_ASSIGNMENT_.
Go through the listing below and put "GK4000" wherever "GK3000" appears. Give all the lines back with nothing else changed.

=== ENTRIES SHOWN ===

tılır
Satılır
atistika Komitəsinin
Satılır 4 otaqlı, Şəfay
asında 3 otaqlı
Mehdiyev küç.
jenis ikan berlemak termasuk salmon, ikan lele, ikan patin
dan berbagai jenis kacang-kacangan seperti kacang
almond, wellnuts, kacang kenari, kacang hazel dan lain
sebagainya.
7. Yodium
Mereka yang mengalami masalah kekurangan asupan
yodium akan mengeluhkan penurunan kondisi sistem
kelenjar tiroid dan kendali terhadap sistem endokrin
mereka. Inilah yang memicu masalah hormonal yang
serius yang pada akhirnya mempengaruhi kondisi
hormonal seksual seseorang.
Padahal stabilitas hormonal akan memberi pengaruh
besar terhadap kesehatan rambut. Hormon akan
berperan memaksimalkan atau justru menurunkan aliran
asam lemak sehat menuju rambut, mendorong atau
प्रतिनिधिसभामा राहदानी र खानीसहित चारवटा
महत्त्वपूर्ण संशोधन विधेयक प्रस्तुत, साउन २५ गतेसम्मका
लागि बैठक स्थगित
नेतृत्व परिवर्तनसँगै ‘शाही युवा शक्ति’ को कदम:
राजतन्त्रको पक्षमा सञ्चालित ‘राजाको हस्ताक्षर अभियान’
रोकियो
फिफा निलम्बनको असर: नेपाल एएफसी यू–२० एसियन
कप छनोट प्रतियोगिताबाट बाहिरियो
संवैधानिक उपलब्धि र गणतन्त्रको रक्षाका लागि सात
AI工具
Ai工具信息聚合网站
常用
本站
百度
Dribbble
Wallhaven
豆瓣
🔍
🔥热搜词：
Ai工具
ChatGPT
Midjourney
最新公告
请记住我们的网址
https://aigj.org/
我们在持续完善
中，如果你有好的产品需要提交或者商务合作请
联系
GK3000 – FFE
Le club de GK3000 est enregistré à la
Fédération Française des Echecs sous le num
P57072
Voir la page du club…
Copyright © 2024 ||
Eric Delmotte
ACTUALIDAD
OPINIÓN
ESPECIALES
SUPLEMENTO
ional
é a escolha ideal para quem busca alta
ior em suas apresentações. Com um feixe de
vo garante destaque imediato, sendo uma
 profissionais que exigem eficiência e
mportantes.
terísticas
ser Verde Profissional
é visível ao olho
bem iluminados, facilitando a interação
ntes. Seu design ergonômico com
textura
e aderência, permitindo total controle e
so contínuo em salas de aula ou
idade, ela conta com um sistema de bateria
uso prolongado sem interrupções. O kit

===

_EXERCISE SOLUTION_.
tılır
Satılır
atistika Komitəsinin
Satılır 4 otaqlı, Şəfay
asında 3 otaqlı
Mehdiyev küç.
jenis ikan berlemak termasuk salmon, ikan lele, ikan patin
dan berbagai jenis kacang-kacangan seperti kacang
almond, wellnuts, kacang kenari, kacang hazel dan lain
sebagainya.
7. Yodium
Mereka yang mengalami masalah kekurangan asupan
yodium akan mengeluhkan penurunan kondisi sistem
kelenjar tiroid dan kendali terhadap sistem endokrin
mereka. Inilah yang memicu masalah hormonal yang
serius yang pada akhirnya mempengaruhi kondisi
hormonal seksual seseorang.
Padahal stabilitas hormonal akan memberi pengaruh
besar terhadap kesehatan rambut. Hormon akan
berperan memaksimalkan atau justru menurunkan aliran
asam lemak sehat menuju rambut, mendorong atau
प्रतिनिधिसभामा राहदानी र खानीसहित चारवटा
महत्त्वपूर्ण संशोधन विधेयक प्रस्तुत, साउन २५ गतेसम्मका
लागि बैठक स्थगित
नेतृत्व परिवर्तनसँगै ‘शाही युवा शक्ति’ को कदम:
राजतन्त्रको पक्षमा सञ्चालित ‘राजाको हस्ताक्षर अभियान’
रोकियो
फिफा निलम्बनको असर: नेपाल एएफसी यू–२० एसियन
कप छनोट प्रतियोगिताबाट बाहिरियो
संवैधानिक उपलब्धि र गणतन्त्रको रक्षाका लागि सात
AI工具
Ai工具信息聚合网站
常用
本站
百度
Dribbble
Wallhaven
豆瓣
🔍
🔥热搜词：
Ai工具
ChatGPT
Midjourney
最新公告
请记住我们的网址
https://aigj.org/
我们在持续完善
中，如果你有好的产品需要提交或者商务合作请
联系
GK4000 – FFE
Le club de GK4000 est enregistré à la
Fédération Française des Echecs sous le num
P57072
Voir la page du club…
Copyright © 2024 ||
Eric Delmotte
ACTUALIDAD
OPINIÓN
ESPECIALES
SUPLEMENTO
ional
é a escolha ideal para quem busca alta
ior em suas apresentações. Com um feixe de
vo garante destaque imediato, sendo uma
 profissionais que exigem eficiência e
mportantes.
terísticas
ser Verde Profissional
é visível ao olho
bem iluminados, facilitando a interação
ntes. Seu design ergonômico com
textura
e aderência, permitindo total controle e
so contínuo em salas de aula ou
idade, ela conta com um sistema de bateria
uso prolongado sem interrupções. O kit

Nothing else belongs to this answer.